If you own a holiday home and rent it out as a furnished holiday let (FHL), some changes announced in the 2024 Spring Budget could mean you will be paying more tax in the future. These changes come into effect in the 2025-26 tax year.
The former government had already planned to abolish beneficial tax treatment for FHLs and this policy was adopted by Labour. It will bring to an end any tax advantages for income and capital gains tax from 6 April 2025 and from 1 April 2025 for corporation tax purposes.
How is the taxation of holiday lets changing?
Once the FHL regime has been abolished the following changes will apply:
Reduced tax relief on mortgage interest
FHLs have been treated as trading businesses and so any mortgage interest was fully tax deductible. From April 2025, these properties will be treated like other rentals and relief will be given as a 20% tax credit for all taxpayers. This represents a reduction in tax relief available for individuals from 40% and 45%.
No more capital gains tax relief on disposals
As a trading business, some FHLs could qualify for business asset disposal relief (BADR) and benefit from the 10% capital gains tax rate on the first £1m of lifetime gains.

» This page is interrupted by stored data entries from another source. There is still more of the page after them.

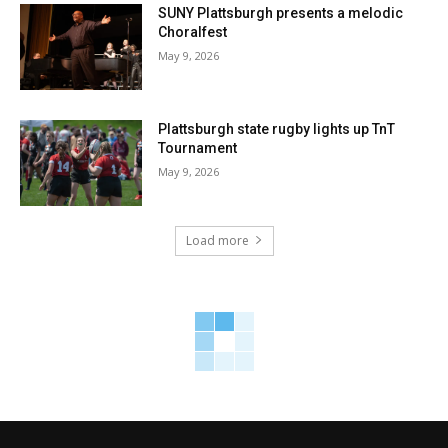
SUNY Plattsburgh presents a melodic
Choralfest
May 9, 2026
Plattsburgh state rugby lights up TnT
Tournament
May 9, 2026
Load more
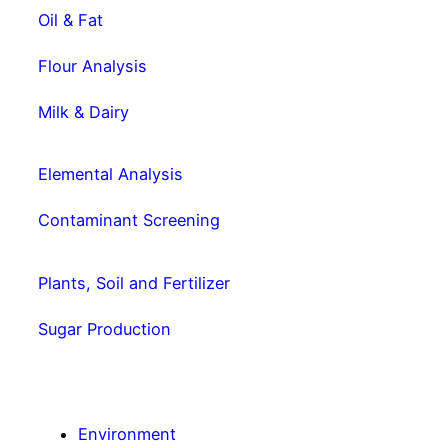
Oil & Fat
Flour Analysis
Milk & Dairy
Elemental Analysis
Contaminant Screening
Plants, Soil and Fertilizer
Sugar Production
Environment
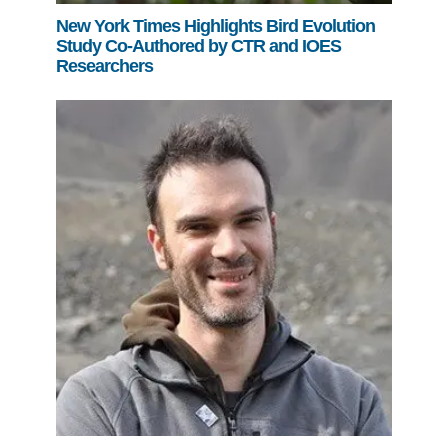
New York Times Highlights Bird Evolution
Study Co-Authored by CTR and IOES
Researchers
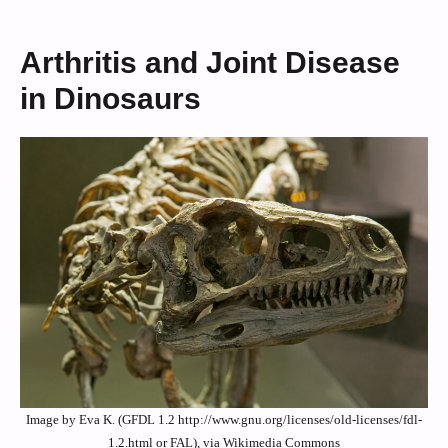
Arthritis and Joint Disease
in Dinosaurs
Image by Eva K. (GFDL 1.2 http://www.gnu.org/licenses/old-licenses/fdl-
1.2.html or FAL), via Wikimedia Commons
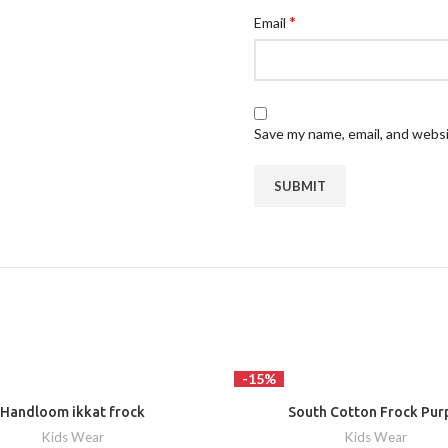
*
Email
Save my name, email, and websi
-15%
Handloom ikkat frock
South Cotton Frock Pur
Kids Wear
Kids Wear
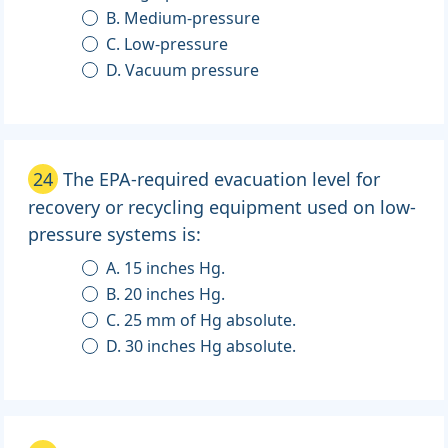
B. Medium-pressure
C. Low-pressure
D. Vacuum pressure
24
The EPA-required evacuation level for
recovery or recycling equipment used on low-
pressure systems is:
A. 15 inches Hg.
B. 20 inches Hg.
C. 25 mm of Hg absolute.
D. 30 inches Hg absolute.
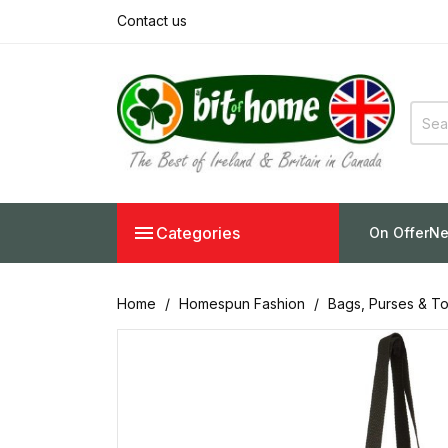
Contact us

Categories
On Offer
Ne
Home
Homespun Fashion
Bags, Purses & To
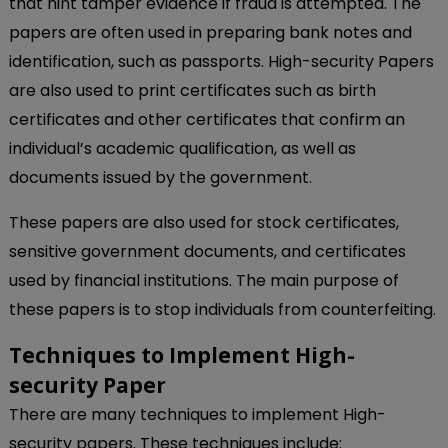
that hint tamper evidence if fraud is attempted. The
papers are often used in preparing bank notes and
identification, such as passports. High-security Papers
are also used to print certificates such as birth
certificates and other certificates that confirm an
individual’s academic qualification, as well as
documents issued by the government.
These papers are also used for stock certificates,
sensitive government documents, and certificates
used by financial institutions. The main purpose of
these papers is to stop individuals from counterfeiting.
Techniques to Implement High-
security Paper
There are many techniques to implement High-
security papers. These techniques include:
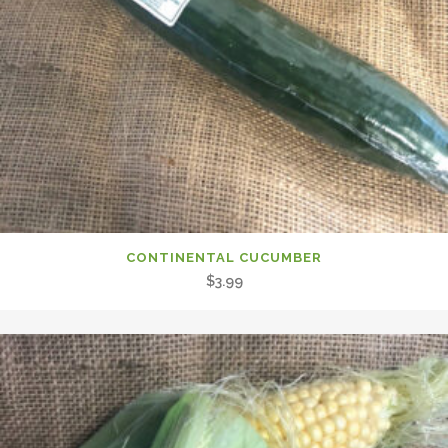
CONTINENTAL CUCUMBER
$
3.99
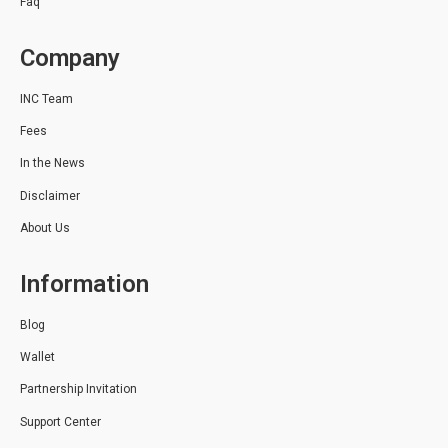
Faq
Company
INC Team
Fees
In the News
Disclaimer
About Us
Information
Blog
Wallet
Partnership Invitation
Support Center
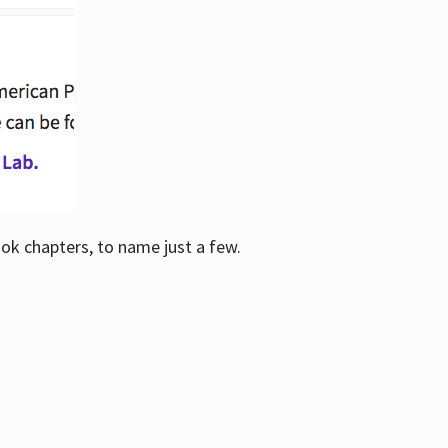
ook chapters, to name just a few.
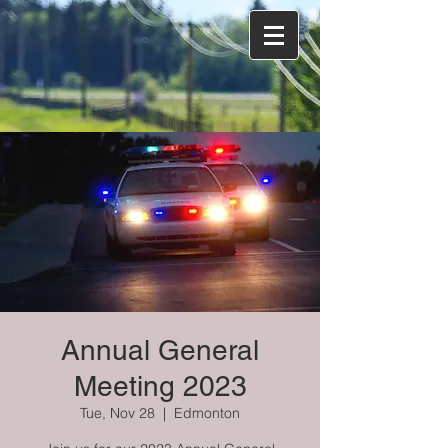
Annual General
Meeting 2023
Tue, Nov 28
  |  
Edmonton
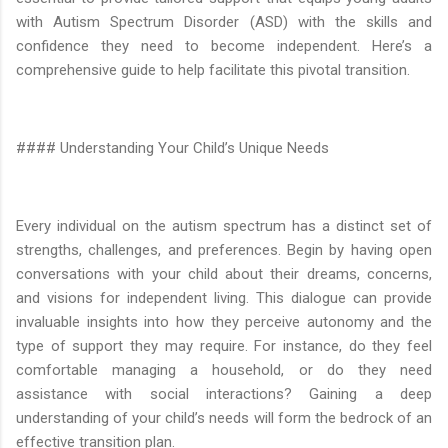
with Autism Spectrum Disorder (ASD) with the skills and
confidence they need to become independent. Here’s a
comprehensive guide to help facilitate this pivotal transition.
#### Understanding Your Child’s Unique Needs
Every individual on the autism spectrum has a distinct set of
strengths, challenges, and preferences. Begin by having open
conversations with your child about their dreams, concerns,
and visions for independent living. This dialogue can provide
invaluable insights into how they perceive autonomy and the
type of support they may require. For instance, do they feel
comfortable managing a household, or do they need
assistance with social interactions? Gaining a deep
understanding of your child’s needs will form the bedrock of an
effective transition plan.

From April 2025, the normal residential property CGT tax rate – currently 24% – will apply, and there will be no transitional period.
Note that HMRC has also brought in anti-forestalling provisions to ensure that property owners cannot orchestrate a disposal to circumvent these new rules. This means that in cases where contracts on a disposal are exchanged after 6 March 2024, but completion is delayed beyond 5 April 2025, (the deadline date and end of the tax year) any claims to secure tax relief will be denied if the transaction involves connected persons.
No flexibility over rental profit sharing
The current ability for spouses and co-owners to elect how to divide the rental profits derived from a FHL according to their other income will be ending from 5 April 2025. This will have implications for higher and additional rate taxpayers.
Restrictions to allowable expenses
FHL businesses are currently eligible for capital allowances because they are considered a trading business. This will change from April 2025 and just as with other rentals, it will only be possible to claim for replacement costs.
Restrictions to rental income for pension contributions
From April 2025, profits from a FHL property will not be accepted as earnings for claiming tax relief on pension contributions or for Class 2 and voluntary Class 3 NIC purposes.
What this means
If you own a property which meets the current rules to qualify as a FHL, you will have qualified for some significant tax advantages. Now these will no longer be available, it’s important to consider what, if any action you should be taking.
Firstly, speak with us to understand how your tax liabilities could be changing in the future. If the costs are not viable, you may want to sell the property and act sooner rather than later, especially if you could be entitled to BADR.
One of the surprises in the 2024 Autumn Budget was that capital gains tax did not increase as sharply as some had expected. In addition, the reduction in the rate of CGT to 24% for higher rate taxpayers in relation to property disposals, introduced by the Conservatives, was not withdrawn by Labour.
Bear in mind that capital gains on residential property disposals must be reported to HMRC online and the tax paid within 60 days of completion.
If you have been considering making property improvements to improve the rental returns, it might be worth making any capital investments before 6 April 2025. This will enable you to continue claiming writing-down capital allowances in future tax years, provided the works undertaken qualify for capital allowances.
Given how significant these tax changes are, it’s crucial for FHL owners to act promptly and seek professional advice to be able to make informed choices about their future tax liabilities.